Quinze jours après leur émission sur les dangers qui pèsent selon eux sur les enfants, Jean-Jacques Crèvecoeur, Chloé Frammery et Senta Depuydt reprennent le sujet en direct, cette fois à partir des questions du public. Jean-Jacques Crèvecoeur lit les messages reçus sur les différents canaux et distribue la parole. Il ouvre en revenant sur le film « Sound of Freedom » : il rappelle que tous trois reprochent au film de montrer les réseaux d'enlèvement sans jamais viser les clients, et avance, à titre d'hypothèse et sur la foi de publications lues sur Telegram, que sa sortie servirait à préparer les parents américains au puçage des enfants. La discussion glisse vers les contrôles biométriques déjà en place, puis vers l'épisode « Arkangel » de Black Mirror, où une mère fait implanter un traceur à sa fille.
Senta Depuydt raconte ensuite longuement la mobilisation belge contre le programme EVRAS d'éducation à la sexualité : un demi-million de flyers en deux langues, un groupe Facebook où les parents échangent leurs initiatives, des formations de deux heures sur l'autorité parentale et les droits des familles. Elle conseille d'agir à l'échelle de l'école et de la commune, et de parler sans agressivité, y compris aux associations féministes qui ont soutenu le texte. Jean-Jacques Crèvecoeur défend une autre approche : un système tient par son maillon le plus faible, donc il faut confronter individuellement les personnes qui appliquent les consignes, du professeur au médecin de famille. Chloé Frammery dit préparer une action comparable en Suisse. Vient la question des contacts entre enfants vaccinés et non vaccinés : Jean-Jacques Crèvecoeur évoque les vaccins autodiffusants et le « shedding », Senta Depuydt dit avoir lu ces éléments mais refuse toute séparation entre enfants, Chloé Frammery reconnaît n'avoir aucune preuve et s'en tient à la prudence les premiers jours après une injection.

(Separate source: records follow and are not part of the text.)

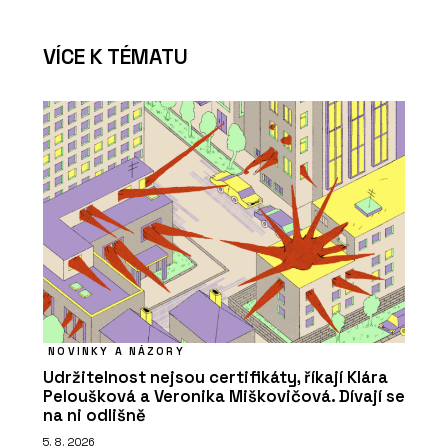
VÍCE K TÉMATU
NOVINKY A NÁZORY
Udržitelnost nejsou certifikáty, říkají Klára
Peloušková a Veronika Miškovičová. Dívají se
na ni odlišně
5. 8. 2026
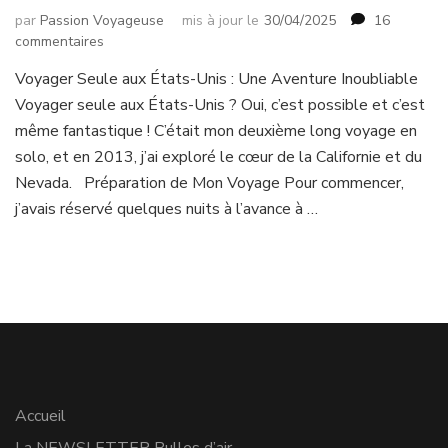
par
Passion Voyageuse
mis à jour le
30/04/2025
16
sur
commentaires
4
Voyager Seule aux États-Unis : Une Aventure Inoubliable
villes
Voyager seule aux États-Unis ? Oui, c’est possible et c’est
aux
USA,
même fantastique ! C’était mon deuxième long voyage en
1
solo, et en 2013, j’ai exploré le cœur de la Californie et du
fille
Nevada. Préparation de Mon Voyage Pour commencer,
!
j’avais réservé quelques nuits à l’avance à …
(Mise
à
jour
2025)
Accueil
La NEWSLETTER Bulles d’air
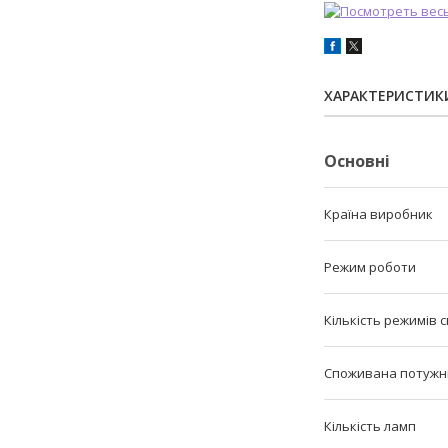
ХАРАКТЕРИСТИК
Основні
Країна виробник
Режим роботи
Кількість режимів с
Споживана потужн
Кількість ламп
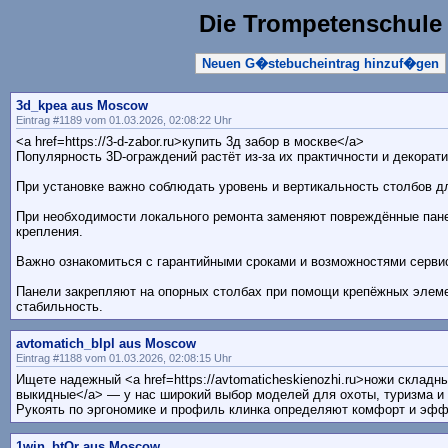
Die Trompetenschule
Neuen G�stebucheintrag hinzuf�gen
3d_kpea aus Moscow
Eintrag #1189 vom 01.03.2026, 02:08:22 Uhr
<a href=https://3-d-zabor.ru>купить 3д забор в москве</a>
Популярность 3D-ограждений растёт из-за их практичности и декорати
При установке важно соблюдать уровень и вертикальность столбов дл
При необходимости локального ремонта заменяют повреждённые пан
крепления.
Важно ознакомиться с гарантийными сроками и возможностями серви
Панели закрепляют на опорных столбах при помощи крепёжных элем
стабильность.
avtomatich_blpl aus Moscow
Eintrag #1188 vom 01.03.2026, 02:08:15 Uhr
Ищете надежный <a href=https://avtomaticheskienozhi.ru>ножи складн
выкидные</a> — у нас широкий выбор моделей для охоты, туризма и
Рукоять по эргономике и профиль клинка определяют комфорт и эфф
1win_btOr aus Moscow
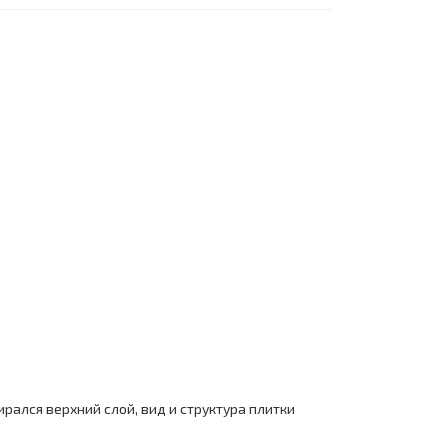
ирался верхний слой, вид и структура плитки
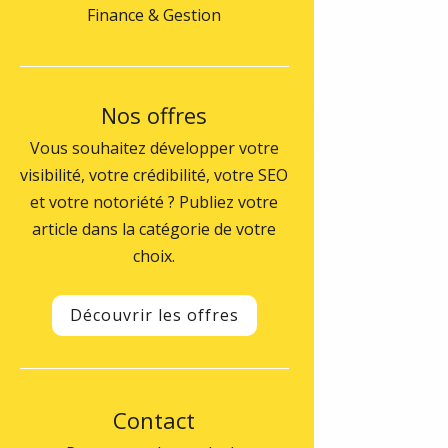
Finance & Gestion
Nos offres
Vous souhaitez développer votre
visibilité, votre crédibilité, votre SEO
et votre notoriété ? Publiez votre
article dans la catégorie de votre
choix.
Découvrir les offres
Contact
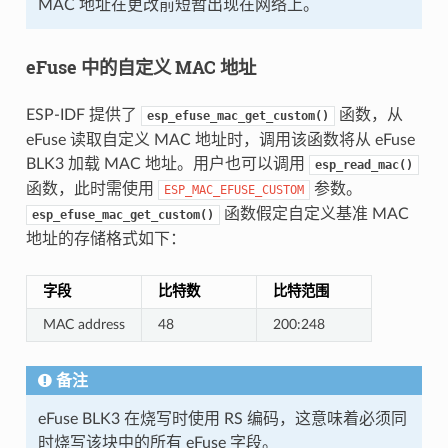
MAC 地址在更改前短暂出现在网络上。
eFuse 中的自定义 MAC 地址
ESP-IDF 提供了
函数，从
esp_efuse_mac_get_custom()
eFuse 读取自定义 MAC 地址时，调用该函数将从 eFuse
BLK3 加载 MAC 地址。用户也可以调用
esp_read_mac()
函数，此时需使用
参数。
ESP_MAC_EFUSE_CUSTOM
函数假定自定义基准 MAC
esp_efuse_mac_get_custom()
地址的存储格式如下：
字段
比特数
比特范围
MAC address
48
200:248
备注
eFuse BLK3 在烧写时使用 RS 编码，这意味着必须同
时烧写该块中的所有 eFuse 字段。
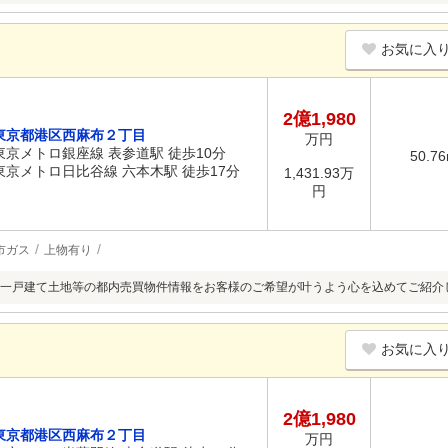
お気に入
2億1,980
東京都港区西麻布２丁目
万円
東京メトロ銀座線 表参道駅 徒歩10分
50.7
東京メトロ日比谷線 六本木駅 徒歩17分
1,431.93万
円
市ガス
上物有り
一戸建て土地等の都内売買物件情報をお客様のご希望が叶うよう心を込めてご紹介
お気に入
2億1,980
東京都港区西麻布２丁目
万円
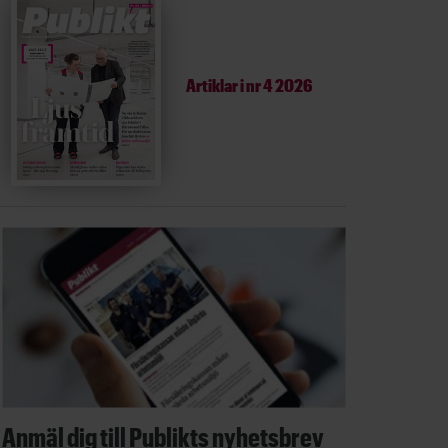
Artiklar i
nr 4 2026
Anmäl dig till Publikts nyhetsbrev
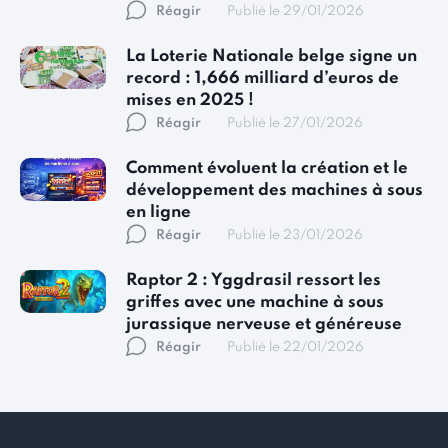
Réagir
Publié le 29/01/2026
La Loterie Nationale belge signe un
record : 1,666 milliard d’euros de
mises en 2025 !
Réagir
Publié le 27/01/2026
Comment évoluent la création et le
développement des machines à sous
en ligne
Réagir
Publié le 23/01/2026
Raptor 2 : Yggdrasil ressort les
griffes avec une machine à sous
jurassique nerveuse et généreuse
Réagir
Publié le 22/01/2026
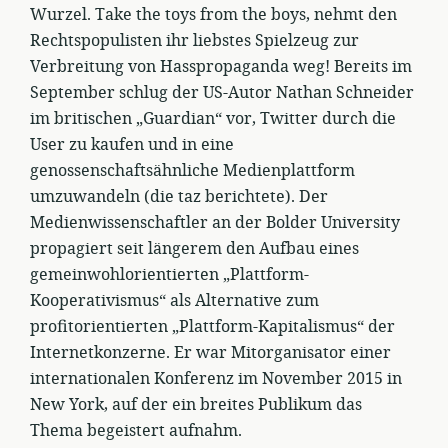
Wurzel. Take the toys from the boys, nehmt den
Rechtspopulisten ihr liebstes Spielzeug zur
Verbreitung von Hasspropaganda weg! Bereits im
September schlug der US-Autor Nathan Schneider
im britischen „Guardian“ vor, Twitter durch die
User zu kaufen und in eine
genossenschaftsähnliche Medienplattform
umzuwandeln (die taz berichtete). Der
Medienwissenschaftler an der Bolder University
propagiert seit längerem den Aufbau eines
gemeinwohlorientierten „Plattform-
Kooperativismus“ als Alternative zum
profitorientierten „Plattform-Kapitalismus“ der
Internetkonzerne. Er war Mitorganisator einer
internationalen Konferenz im November 2015 in
New York, auf der ein breites Publikum das
Thema begeistert aufnahm.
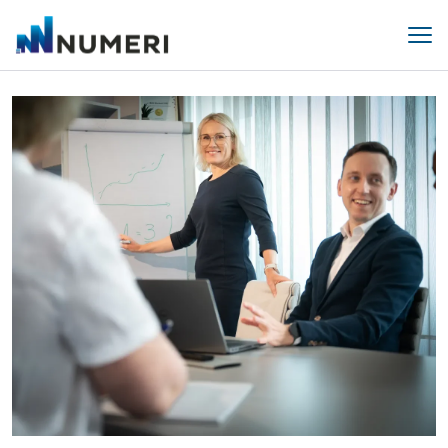
Liigu edasi põhisisu juurde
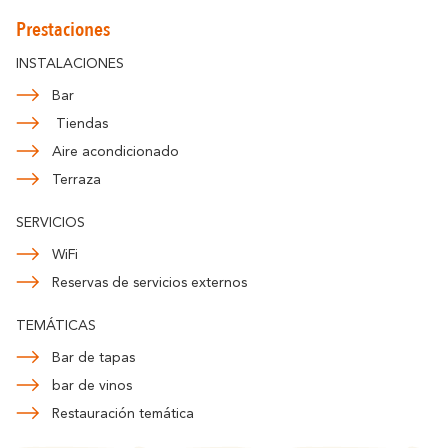
Prestaciones
INSTALACIONES
Bar
Tiendas
Aire acondicionado
Terraza
SERVICIOS
WiFi
Reservas de servicios externos
TEMÁTICAS
Bar de tapas
bar de vinos
Restauración temática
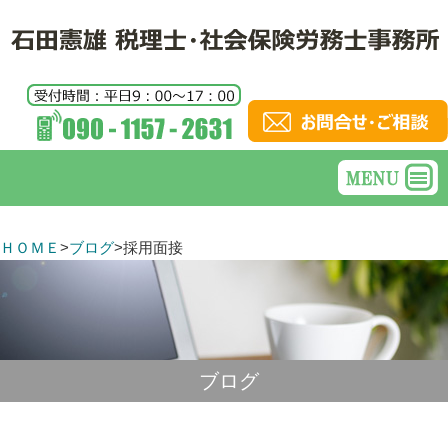
ＨＯＭＥ
>
ブログ
>
採用面接
ブログ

La suite passe d'un terrain à l'autre. Chloé Frammery, qui a été enseignante, estime que la pornographie abîme la vie affective des jeunes sans pouvoir le prouver ; Senta Depuydt relève que le mot amour n'apparaît nulle part dans les 300 pages du guide. Sur la détoxification, Chloé Frammery dit avoir testé un protocole au dioxyde de chlore et en avoir tiré de bons résultats, Senta Depuydt appelle à la prudence et rappelle les controverses de son usage passé dans l'autisme. Répondant à une remarque de spectateur sur les personnes injectées qui se sentent mal accueillies, Jean-Jacques Crèvecoeur refuse tout pardon aux médecins et aux journalistes de plateau, mais appelle à la bienveillance envers ceux qui ont été trompés ; il raconte l'épuisement et la violence intérieure qu'il dit avoir traversés en 2009, et sa décision en 2020 de mener le même combat autrement. Il dit se limiter à une heure de réinformation par jour, et ses deux interlocutrices y voient un exercice intérieur : regarder la noirceur sans y sombrer, garder de la distance, ne rien prendre pour soi. Les annonces closent l'émission : une action festive le 16 septembre, la lettre Substack de Senta Depuydt, les stands et la candidature de Chloé Frammery au Conseil national suisse, et un cycle de septembre sur le mythe pasteurien coanimé par Jean-Jacques Crèvecoeur et Jérémie Mercier, avec Stefano Scoglio comme invité le 3 septembre.